Theoretically, true white noise would contain all frequencies with equal power across the entire spectrum from zero hertz to infinity. However, such a signal would contain an infinite amount of energy and therefore, cannot exist. In the real world, white noise contains all frequencies within a certain frequency range. For instance, a white noise signal in the radio frequency band may contain all frequencies from one hundred thousand Hz to several billion Hz. White noise in the audio frequency band contains all frequencies which span the range of human hearing (from 20 Hz to 20,000 Hz). White noise sounds similar to radio static but has a much cleaner and smoother sound. The sound of rainfall or leaves rustling in the wind are good examples of audio white noise produced in nature. Some people find the sound of white noise pleasing, while others don't.

Since our ears perceive frequency ranges in a logarithmic manner, it is much easier for us to distinguish the pitch distance between 100 Hz and 200 Hz than it is for us to distinguish the same pitch distance between 10,000 Hz and 10,200 Hz. In other words, 100 Hz sounds very different than 200 Hz, but 10,000 Hz sounds only very slightly different than 10,200 Hz despite the fact that both sets of frequencies contain the same frequency difference of 200 Hz. Since higher frequencies are less distinguishable from each other than the lower ones, the upper frequencies would seem to "bunch up" together and overpower the lower frequencies. Because of this, most people cannot hear the lower bass frequencies that are also present in white noise.

White noise can be highly effective at creating a sound curtain to help prevent eavesdropping on private conversations, masking noise in busy offices, providing a true random noise source for computer applications such as cryptography, and even for paranormal research.
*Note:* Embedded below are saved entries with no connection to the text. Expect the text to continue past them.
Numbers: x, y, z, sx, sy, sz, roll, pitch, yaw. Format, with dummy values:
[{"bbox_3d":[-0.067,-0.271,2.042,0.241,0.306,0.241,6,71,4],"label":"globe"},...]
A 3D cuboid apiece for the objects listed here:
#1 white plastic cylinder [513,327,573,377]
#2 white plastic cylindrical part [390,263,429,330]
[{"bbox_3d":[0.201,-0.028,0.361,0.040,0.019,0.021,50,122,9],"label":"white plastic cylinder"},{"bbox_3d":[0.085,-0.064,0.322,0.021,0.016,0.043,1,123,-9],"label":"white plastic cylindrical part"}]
Just like white noise, pink noise contains all frequencies within the audio band. Pink noise sounds similar to white noise, the only difference is that much of the higher frequencies in pink noise are not as prominent, allowing the lower frequencies to be much more perceptible. In other words, the bass has been increased while the treble has been reduced. The sound of a waterfall, ocean surf, or a raging river are some examples of pink noise produced in nature.
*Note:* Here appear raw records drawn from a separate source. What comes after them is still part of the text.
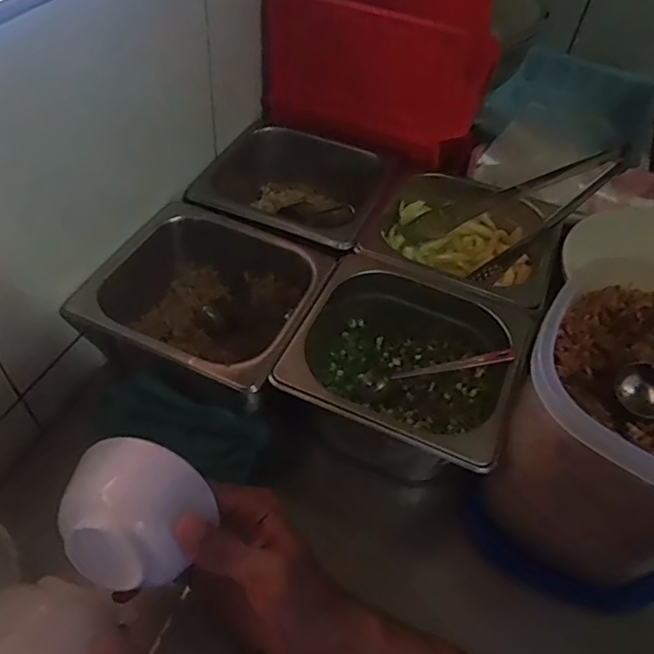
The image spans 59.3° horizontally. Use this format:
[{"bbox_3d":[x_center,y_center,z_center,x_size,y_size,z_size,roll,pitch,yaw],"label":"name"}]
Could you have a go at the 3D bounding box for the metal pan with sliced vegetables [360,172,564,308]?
[{"bbox_3d":[0.130,-0.080,0.569,0.174,0.061,0.151,23,52,12],"label":"metal pan with sliced vegetables"}]

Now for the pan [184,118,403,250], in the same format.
[{"bbox_3d":[-0.031,-0.133,0.607,0.174,0.081,0.160,24,52,13],"label":"pan"}]

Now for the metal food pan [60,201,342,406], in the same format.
[{"bbox_3d":[-0.097,-0.014,0.507,0.169,0.102,0.164,21,52,11],"label":"metal food pan"}]

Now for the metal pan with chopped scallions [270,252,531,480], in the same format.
[{"bbox_3d":[0.060,0.036,0.481,0.161,0.085,0.157,20,51,10],"label":"metal pan with chopped scallions"}]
The true random pink noise produced by the PNG-400 is created by passing the white noise signal through an electronic circuit called a pink noise filter. The noise filter reduces the noise output by 3 decibels per octave, thereby producing a signal where the power is inversely proportional to its frequency. In other words, the intensity of the higher frequencies are significantly reduced. Thus, the lower frequencies sound just as loud as the higher ones, producing a much more uniform sound. 

Although white noise is important for some applications, most people agree that pink noise is more soothing to listen to. The soothing sound of pink noise can help promote a state of relaxation & sleep for both babies and those suffering from insomnia. Pink noise can also provide relief for those suffering from tinnitus. I have found that it is highly effective at masking distracting noises (like your neighbor's barking dog), which can help improve focus and concentration. Some people even use pink noise as an aid for meditation practices. Other uses include testing and calibrating sound systems.